As noted by the United States Supreme Court in Edmonds v. Compagnie Generale Transatlantique, 443 U.S. 256, 271, 99 S.Ct. 2753, 61 L.Ed.2d 521 (1979), fn. 30:
As noted in n. 8, supra, the general rule is that a person whose negligence is a substantial factor in the plaintiff's indivisible injury is entirely liable even if other factors concurred in causing the injury. Normally, the chosen tortfeasor may seek contribution from another concurrent tortfeasor. If both are already before the court -for example, when the plaintiff himself is the concurrent tortfeasor or when the two tortfeasors are suing each other as in a collision case like Reliable Transfer — a separate contribution action is unnecessary, and damages are simply allocated accordingly. But the stevedore is not a party and cannot be made a party here, so the Reliable Transfer contribution shortcut is inapplicable. Contribution remedies the unjust enrichment of the concurrent tortfeasor, see Leflar, Contribution and Indemnity Between Tortfeasors, 81 U.Pa.L.Rev. 130, 136 (1932), and while it may sometimes limit the ultimate loss of the tortfeasor chosen by the plaintiff, it does not justify allocating more of the loss to the innocent employee, who was not unjustly enriched. See also H. Hart A. Sacks, The Legal Process: Basic Problems in the Making and Application of Law 525 (tent. ed. 1958). Our prior cases recognize that. Even before Reliable Transfer, we apportioned damages between vessels that collided and sued one another. Reliable Transfer merely changed the apportionment from equal division to division on the basis of relative fault. But we did not upset the rule that the plaintiff may recover from one of the colliding vessels the damage concurrently caused by the negligence of both. Compare Reliable Transfer Co. (apportionment of damages on basis of relative fault between plaintiff and defendant who concurrently caused grounding), and The Schooner Catharine v. Dickinson, [58 U.S.] 17 How. 170, 5 L.Ed. 233 (1855) (equal apportionment of damages between libelant and respondent vessels where both at fault in collision), with The Atlas, 93 U.S. 302, 23 L.Ed. 863 (1876) (in suit by insurer of cargo against one of two ships whose concurrent fault caused collision, the insurer is entitled to recover in full, despite the rule of equal apportionment, because the insurer is not a wrongdoer), and The Juniata, 93 U.S. 337, 340, 23 L.Ed. 930 (1876) (same; if respondent vessel has any rights against nonparty vessel, they "must be settled in another proceeding"). (Emphasis added.)
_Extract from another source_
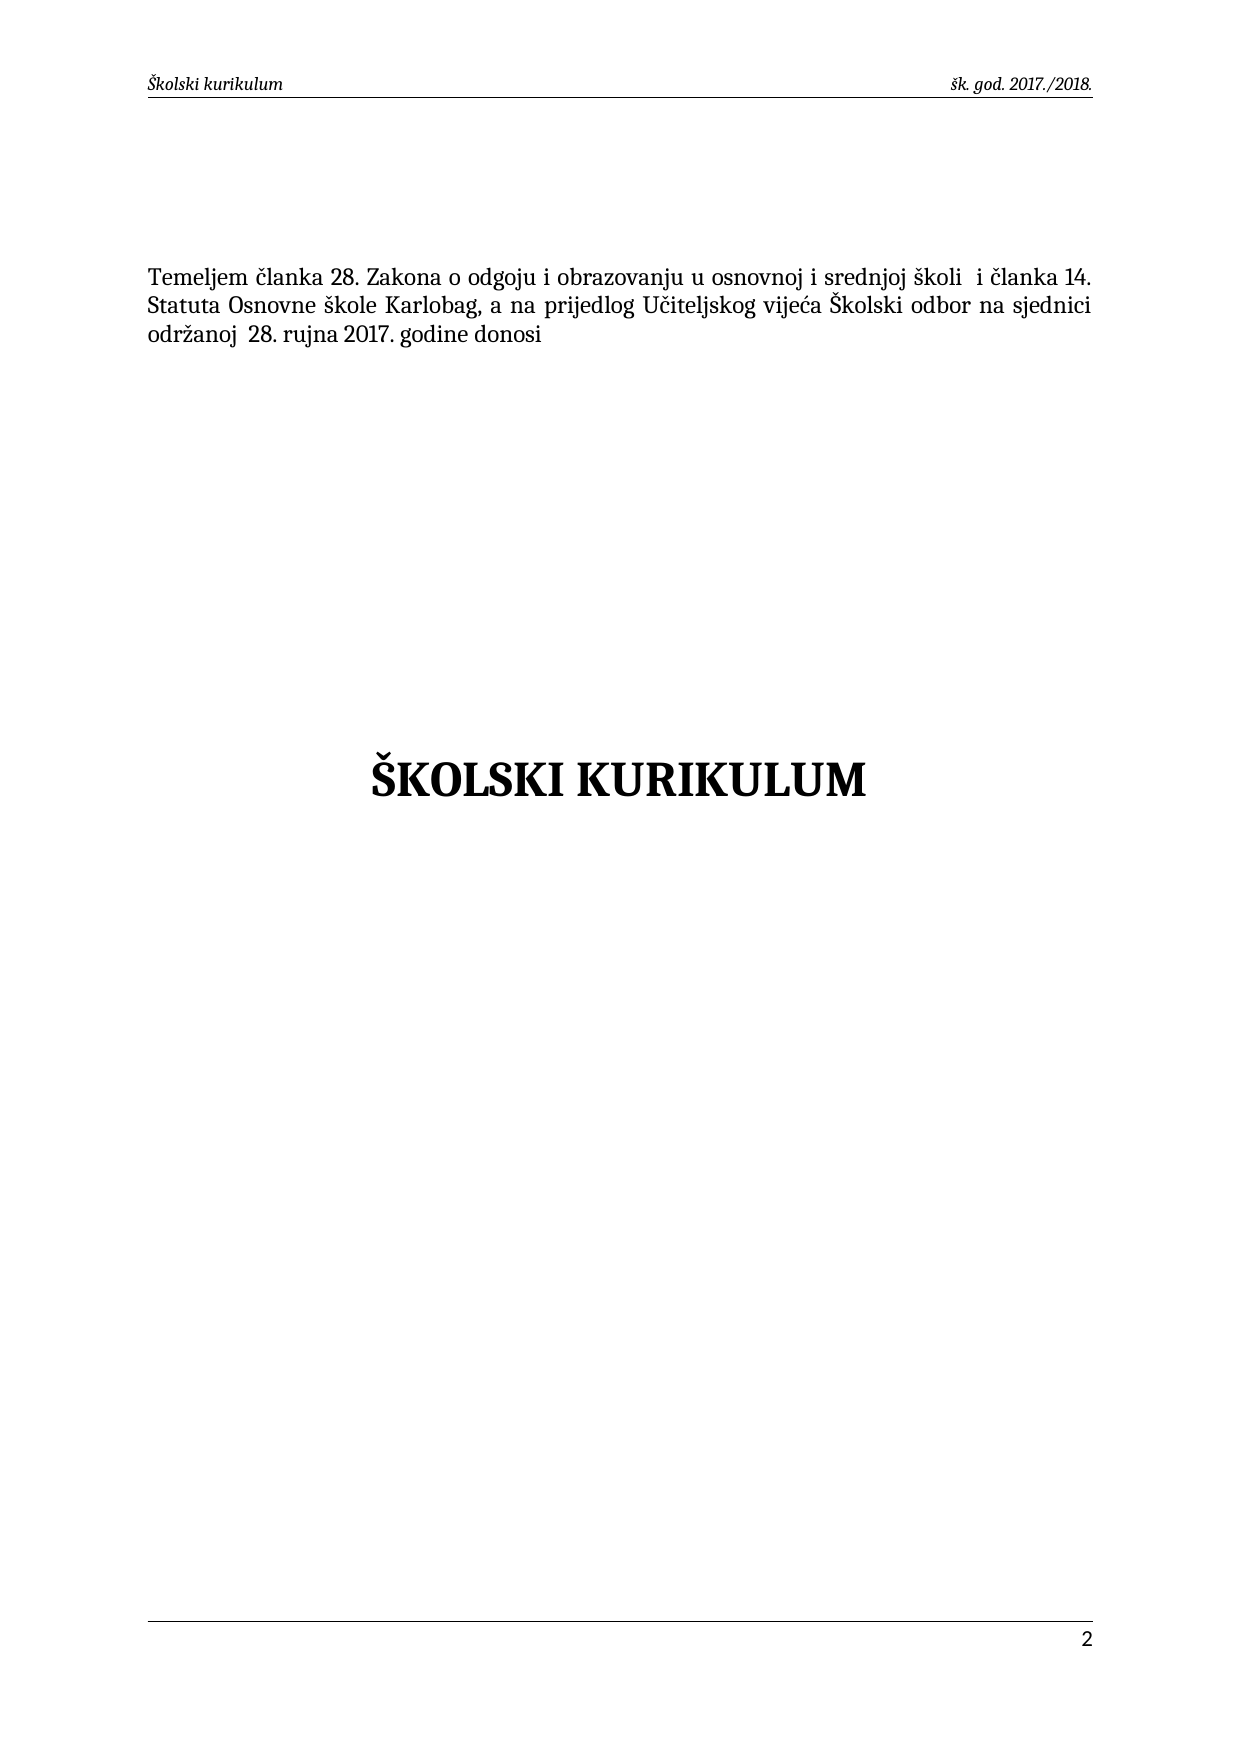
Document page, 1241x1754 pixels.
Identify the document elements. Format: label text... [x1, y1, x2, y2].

text ŠKOLSKI KURIKULUM [148, 751, 1093, 809]
text Temeljem članka 28. Zakona o odgoju i obrazovanju u osnovnoj i srednjoj školi i članka 14. Statuta Osnovne škole Karlobag, a na prijedlog Učiteljskog vijeća Školski odbor na sjednici održanoj 28. rujna 2017. godine donosi [148, 263, 1093, 349]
In the case before us all three tortfeasors are parties and before the court. Yet the majority opinion "declines" to follow the guidance of the United States Supreme Court and creates for these experienced plaintiffs a windfall not available under either maritime or state law, relying on concepts of "contribution" and "procedure" that are inapplicable if not obsolete. See Civil Code article 2324.
The majority does not even address, much less explain, the use of the words "in solido" and "jointly and severally" in the trial court judgment, practically inviting further litigation. Nor does the majority seem able to draw the comparison given in Edmonds between cases where all tortfeasors are before the court, and those where one of the parties is not at fault or where one of the tortfeasors is not a party.
I respectfully submit common sense and judicial economy require a different result and respectfully dissent.